Gisele Bundchen, the supermodel whose husband is New England Patriots quarterback Tom Brady, found their three pre-teen children visibly upset by the Patriots’ 41-33 upset loss to the Philadelphia Eagles in Super Bowl LII on Sunday in Minneapolis. In her effort to console the kids, USA Today reported, she told them: “They (the Eagles) never won before. Their whole life, they never won a Super Bowl. You have to let someone else win sometimes.” Hmmmm. Let someone else win? We wonder how Mr. Brady feels about the idea that he “let” the Eagles win.
Bundchen was complimentary to Eagles players she encountered on her way out of the stadium, which is an improvement from the last time the Patriots lost the big game. When the Brady-led Patriots lost a second Super Bowl to the New York Giants on Feb. 5, 2012, Bundchen was caught on video afterward responding to heckling Giants fans in this manner: “You (have) to catch the ball when you’re supposed to catch the ball. My husband cannot (expletive deleted) throw the ball and catch the ball at the same time. I can’t believe they dropped the ball so many times.” Oooh … there’s no “I” in team, Ms. Bundchen. Although Brady, who threw for an eye-popping 505 yards and three touchdowns in Sunday’s loss to the Eagles, did sort of prove that he “cannot … catch the ball” when New England ran a play in which a pass was thrown to Brady and he couldn’t get his hands on it. As quarterbacks sent out on pass patterns go, Tom Brady is no Nick Foles. (Foles, the Eagles’ quarterback, caught a pass for a touchdown a few plays after Brady failed to make the reception.)
Pay for performance: The UW Board of Regents was scheduled to meet Thursday and today, and among the items under consideration was giving raises to Badgers football team head coach Paul Chryst (scheduled to make $3.3 million in 2018), offensive coordinator Joe Rudolph ($650,000) and defensive coordinator Jim Leonhard ($600,000). Considering that the Badgers finished the regular season 12-0, and rebounded from a loss to Ohio State in the Big Ten championship game with an Orange Bowl win over the Miami Hurricanes, we think the Badgers’ top three coaches have earned raise consideration, especially since Leonhard’s work with the UW defense has reportedly made other schools interested in spiriting him away from Camp Randall to coach for them. But another compensation item on the Regents’ agenda has us throwing a penalty flag, or more appropriately whistling for a foul: Women’s basketball coach Jonathan Tsipis, whom the Wisconsin State Journal reports is making $625,000 in his second season leading the UW women’s basketball team and was scheduled for a $25,000 raise next year.
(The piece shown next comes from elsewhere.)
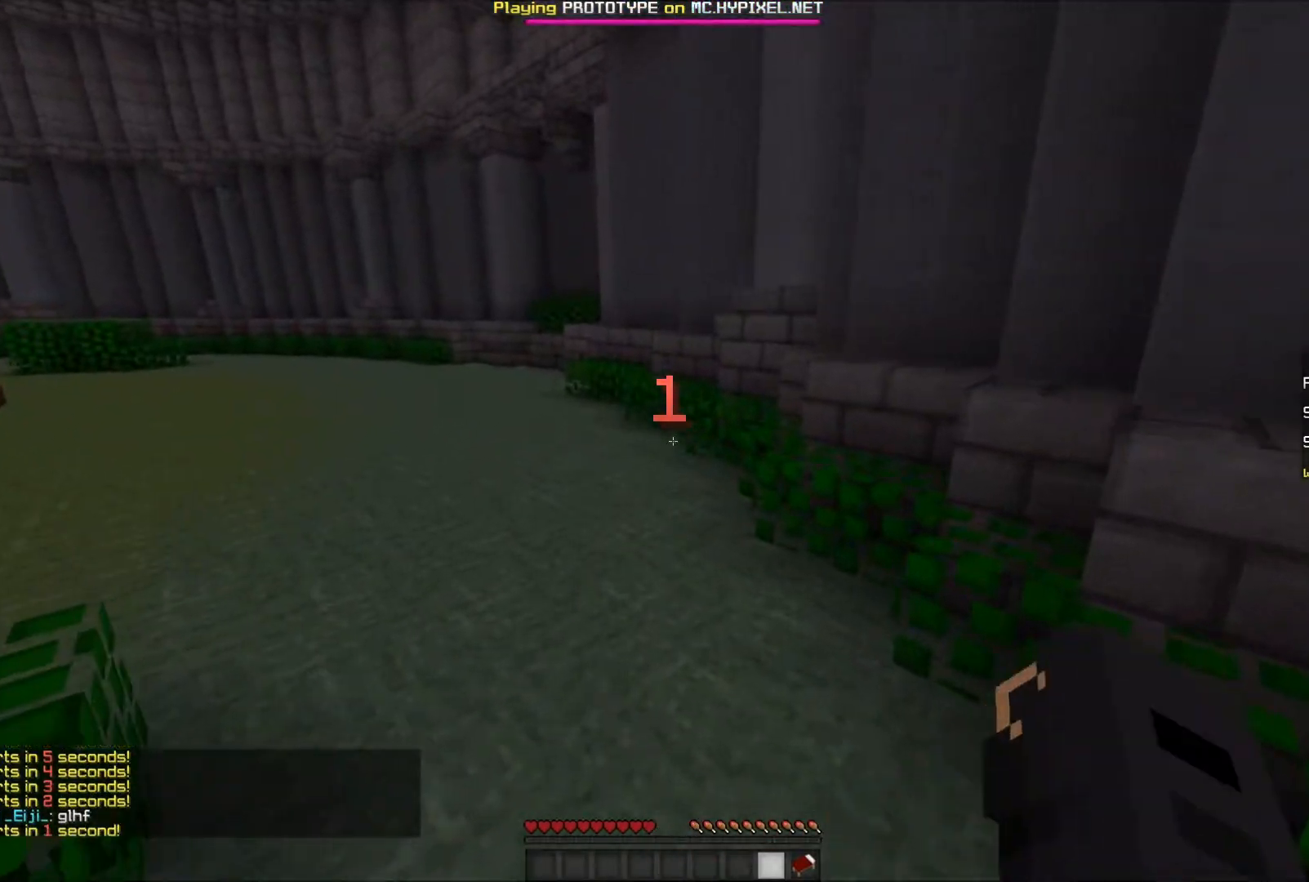
{"keys": [], "mouse": []}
His team began the week 9-16 overall and 2-10 in the Big Ten this season after going 9-22 and 3-13 in 2016-17. This guy deserves a raise? When his teams start performing more like those of Geno Auriemma at UConn or the late, great Pat Summitt at Tennessee — or if the Badgers under Tsipis have even one season like Muffett McGraw at Notre Dame, whose Fighting Irish are well on their way to an eighth consecutive 30-win campaign — then the Regents can talk about a bump in Coach Tsipis’ pay grade. Raises are for exceptional performance.
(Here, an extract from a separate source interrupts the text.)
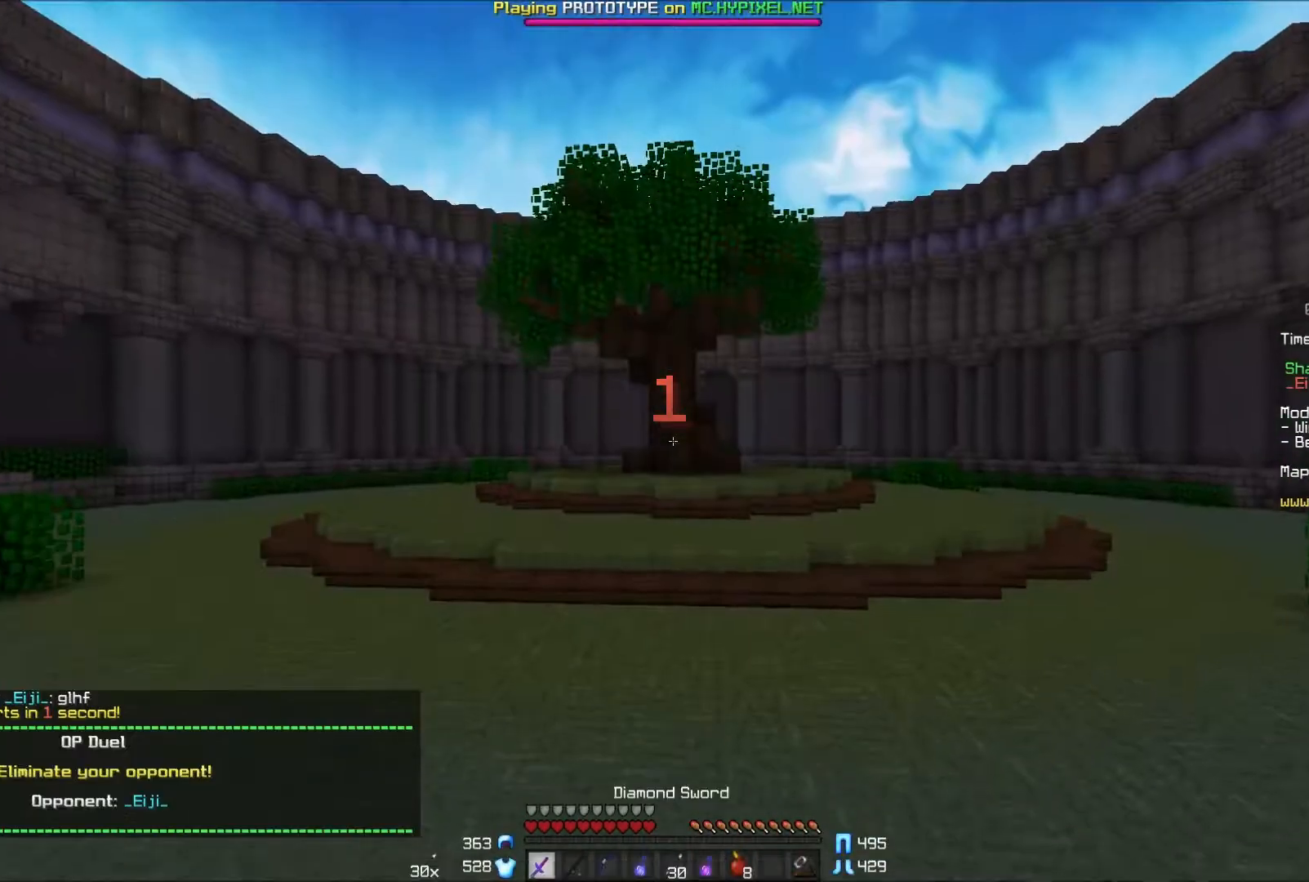
{"keys": ["w"], "mouse": [], "events": [[100, "w", "down"], [150, "a", "down"], [400, "a", "up"]]}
No slipping on this banana peel: Gros Michel — “Fat Michael” in French — was the king of all bananas in the 1950s, with a taste some have likened to artificial banana flavor — but the Michel breed was almost completely wiped out by a fungus called Panama disease in the 1960s, National Public Radio reported Wednesday. Panama disease didn’t affect Cavendish bananas, so commercial farmers replanted, and that’s the breed of banana most of us find at the grocery store. A Japanese farmer, Setsuzo Tanaka, wanted to bring back the richer, sweeter Gros Michel, and he wanted to grow it pesticide-free. In some ways, that was the trickiest part of his project: While Gros Michel bananas are still around on some farms, they’re just as susceptible to fungus as ever. But in the process, Mr. Tanaka has this winter developed an organic banana with a peel that’s thin enough to eat. He calls it the Mongee, which means “incredible banana” in Japanese. We have two thoughts: We want to try this banana today, and how much different would the cartoons of our youth have been if all the banana peels had been consumed, rather than tossed on the floor for someone else’s pratfall?